Para Filizzola, porém, a situação hoje seria bem mais estável. E que jamais, de sua memória, viu um governo atuar de forma tão firme para garantir a propriedade privada como o atual. 

Confrontado com a queixa freqüente, pelo que se lê na mídia, sobre ordens judiciais de reintegração de posse não cumpridas, negou que tal ocorra. Assegurou-nos ter a Polícia Nacional “capacidade operativa para agir, desde que haja amparo legal” (sic). 

Perguntei-lhe, então, qual avaliação fazia sobre o plantio de maconha no Paraguai e formas de cooperação e ajuda do Brasil no combate ao problema. Segundo estimativas, o Paraguai seria um dos maiores produtores mundiais de maconha, sendo 70% dela exportada para o Brasil. 

Pela primeira e única vez, o ministro mostrou-se preocupado. Ressalvando que este era um assunto sobre o qual pouco se fala, no longo prazo poderia vir a “afetar a governabilidade do país”. Destacou que, embora não generalizada, existe uma vinculação real entre o plantio da maconha e o conflito fundiário. Preocupava-o serem os recursos parcos e, portanto, a cooperação do Brasil seria bem vinda. 

A esta altura, o embaixador Eduardo Santos nos fazia gestos nada discretos chamando nossa atenção. Estávamos atrasados para o próximo encontro. Então, lancei-lhe uma última pergunta sobre qual seria a solução para a um tema recorrente desde que pisáramos em terras paraguaias, a reforma agrária. 

A resposta que nos deu o ministro Filizzola, o caro leitor ficará sabendo quando passarmos ao post seguinte deste “diário”. Não perca. 

A seguir: DIÁRIO DE VIAGEM VII – “Eu sou você… ontem”

DIÁRIO DE VIAGEM I – Problemas e razões

Entre os dias 4 e 9 de Dezembro, estivemos em missão oficial no Paraguai e Bolívia, num périplo que nos levou de Assunção a La Paz, passando por Santa Cruz de La Sierra e Cochabamba.

Éramos quatro parlamentares: o presidente da Comissão de Relações Exteriores, Marcondes Gadelha, do PSB/PB, que nos comandava, eu, Cláudio Cajado, do DEM/BA e Décio Lima, do PT/SC.

Os requerimentos que deram origem à missão foram de  minha autoria, sendo o primeiro deles, solicitando a ida ao Paraguai, apresentado quatro meses atrás. O da Bolívia foi um pouco mais recente.

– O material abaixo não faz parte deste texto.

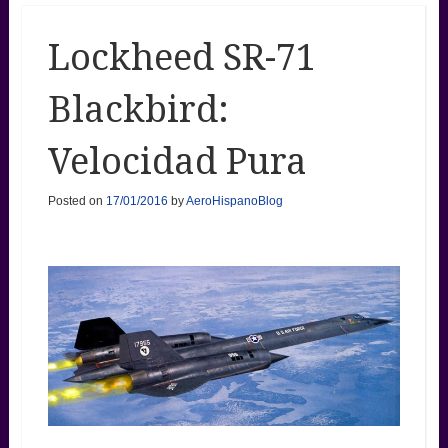
Lockheed SR-71
Blackbird:
Velocidad Pura
Posted on
17/01/2016
by
AeroHispanoBlog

Os motivos da demora foram vários. Mas, visível mesmo, foi a resistência do presidente da Câmara, Arlindo Chinaglia, em tornar nossa comitiva oficial, portanto credora de passagens e diárias custeadas pela Casa. Ao final, fomos sem autorização da Mesa e apenas com a autorização da nossa Comissão. Decisivo foi contar com a boa vontade da Aeronáutica, que nos cedeu um avião.

O restante foi todo custeado por nós, do próprio bolso. Senão, não iríamos nunca.

 E, finalmente: porque ir até lá?

No Paraguai, preocupava-nos a situação dos 150, 300 ou 400 mil “brasiguaios” – nunca se sabe ao certo – vivendo em grande parte da terra, com situação jurídica indefinida e sob pressão crescente dos meus velhos conhecidos do lado de cá: os sem terra. De quebra, conhecer o ponto de vista paraguaio sobre a disputa envolvendo a hidrelétrica de Itaipu.

Na Bolívia, onde eu estivera um ano antes, a agenda era mais elástica. Ia desde a regularização dos brasileiros que lá vivem, passando pela reforma agrária que afeta produtores nossos radicados em Santa Cruz de La Sierra, até o descontrole na produção da folha de coca. Transformada em pasta, a folha de coca vem sendo apreendida nas nossas fronteiras em quantidades crescentes pela Polícia Federal, a caminho de São Paulo ou do Rio de Janeiro.

Por volta das 11h de uma quinta feira ensolarada e quente, decolamos da base área de Brasília.